Das Feuer war nach Polizeiangaben am Sonnabend um 4.45 Uhr im ersten Obergeschoss eines Mehrfamilienhauses ausgebrochen. Die Bewohner der acht Mietparteien konnten nach Aussage von Feuerwehr-Einsatzleiter Mario Briese unverletzt evakuiert werden, darunter eine bettlägerige Seniorin. Sie wurde zwar mit einem Rettungswagen in eine Klinik gebracht. Laut Briese hat sich der anfängliche Verdacht auf eine Rauchgasvergiftung aber nicht bestätigt. Die Mieter konnten nach dem Abschluss der Löscharbeiten, an denen knapp 60 Einsatzkräfte der Feuerwehren aus Hohen Neuendorf, Bergfelde, Borgsdorf und Birkenwerder beteiligt waren, ins Haus zurückkehren. Lediglich die Wohnung, in der das Feuer ausgebrochen war, kann zunächst nicht benutzt werden. Die Polizei gab den Sachschaden am Montag mit rund 50 000 Euro an.

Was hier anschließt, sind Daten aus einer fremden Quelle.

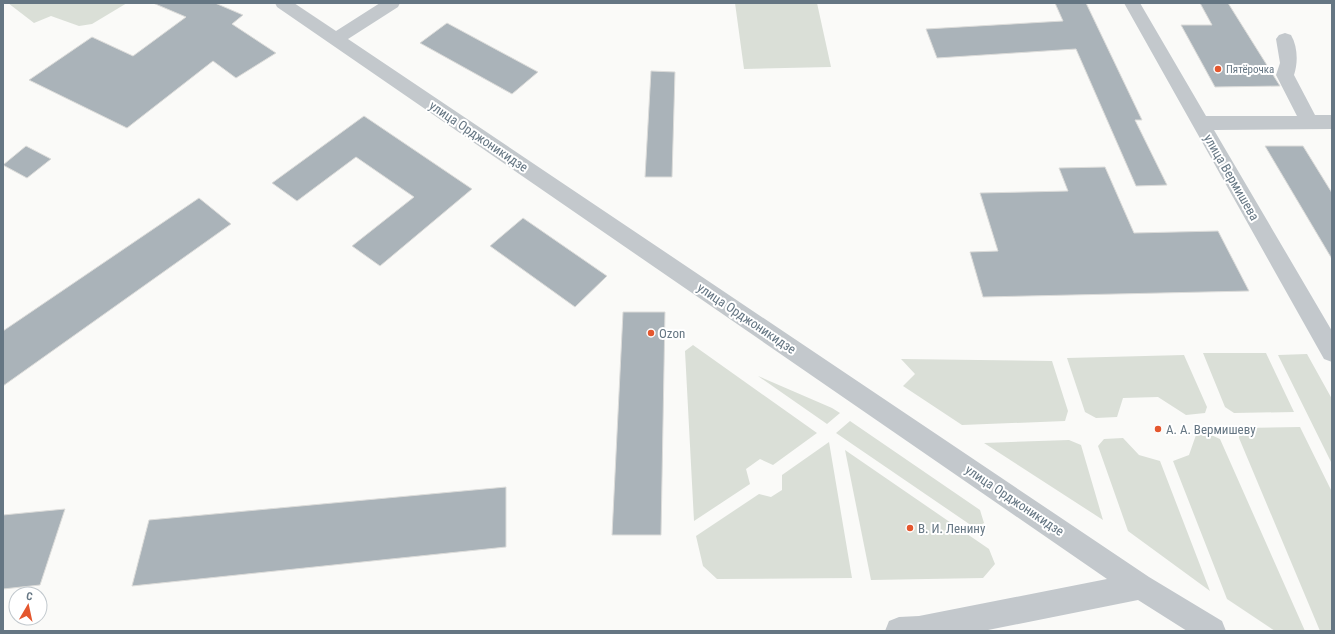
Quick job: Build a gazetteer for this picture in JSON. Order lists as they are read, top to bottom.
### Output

Unter dem Verdacht, den Brand ausgelöst zu haben, steht die 26-jährige Mieterin. Sie hatte gegenüber den Einsatzkräften erklärt, dass ihre Couch mit Benzin getränkt gewesen sei und dann "verpuffte". Bestätigen konnten das zunächst weder Polizei noch Feuerwehr. "Es gab aber mehrere Brandlöcher in der Couch, darunter ein großes", sagte Mario Briese von der Feuerwehr.

Nach Angaben der Mieterin soll sich auch deren Lebensgefährte in der Wohnung befunden haben. Polizei und Feuerwehr konnten aber niemanden finden. Die Frau selbst behinderte die Löscharbeiten durch ihr aggressives Verhalten. Sie musste schließlich fixiert werden. Ein Staatsanwalt ordnete am Wochenende die einstweilige Unterbringung in einer psychiatrischen Abteilung an.